While cryptocurrency is not recognised as legal cash in India, this does not mean that cryptocurrency transactions are prohibited. So, if you’ve invested in any type of digital money and are reaping the benefits, make sure you mention it on your income tax returns.
What is the process of acquiring or creating cryptocurrency?
This is accomplished in a variety of ways:
When a single miner uses computational technology to solve complex algorithms/codes/equations and store data on the blockchain, this is referred to as mining. Payment in new crypto tokens may be received in exchange for this work.
Purchasing: Purchasing it in real currency through a currency exchange and keeping it in a digital currency wallet.
The Reserve Bank of India prohibited banks and other financial institutions from assisting cryptocurrency transactions in 2018. However, in 2020, the Supreme Court overturned the ban, allowing traders to trade virtual currencies such as bitcoin. Despite the fact that virtual currencies are not legal cash, the government has already made it essential for enterprises dealing with them to disclose profit or loss on transactions. These businesses must also reveal the amount of cryptocurrency they have on their books. The government has introduced the Cryptocurrency and Regulation of Official Digital Currency Bill, 2021, in parliament, which will be debated during the Winter Session. Income tax returns for crypto holdings in India, as well as global crypto trades by Indian individuals, will be required under the bill. The Enforcement Directorate (ED) issued a notice to crypto exchange WazirX earlier this year for alleged violations of the Foreign Exchange Management Act (FEMA) for making withdrawals from crypto wallets.
Although the Income-tax Act of 1961 (the Act) currently contains no particular tax rules for cryptos, experts have theorised on several ways in which cryptocurrency transactions could be taxed.

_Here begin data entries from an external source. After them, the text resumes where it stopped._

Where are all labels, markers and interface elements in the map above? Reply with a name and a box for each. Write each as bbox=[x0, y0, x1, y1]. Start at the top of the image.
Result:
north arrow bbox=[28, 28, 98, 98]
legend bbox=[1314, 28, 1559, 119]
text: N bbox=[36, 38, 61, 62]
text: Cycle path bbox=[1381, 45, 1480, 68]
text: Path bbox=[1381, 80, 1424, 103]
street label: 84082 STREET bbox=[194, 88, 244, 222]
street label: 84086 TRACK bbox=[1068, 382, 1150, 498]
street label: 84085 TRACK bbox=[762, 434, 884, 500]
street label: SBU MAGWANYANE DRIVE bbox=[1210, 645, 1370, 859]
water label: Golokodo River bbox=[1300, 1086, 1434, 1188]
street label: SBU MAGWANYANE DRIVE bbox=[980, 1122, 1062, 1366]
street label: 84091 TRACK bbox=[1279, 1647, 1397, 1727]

How would you categorise cryptocurrency?
If a digital token is purchased for investment purposes, it is considered a capital asset. This means it will be subject to capital gains taxation, which is divided into long-term and short-term capital gains based on the holding period. As a result, if you have purchased cryptocurrencies such as one will have to pay income tax on Dogecoin, Binance, Bitcoin, and other cryptocurrencies. You have two alternatives when filing income tax on profits from bitcoin investments: either prove that your cryptocurrency income is a business or asset class income, or choose the ‘income from other sources’ category.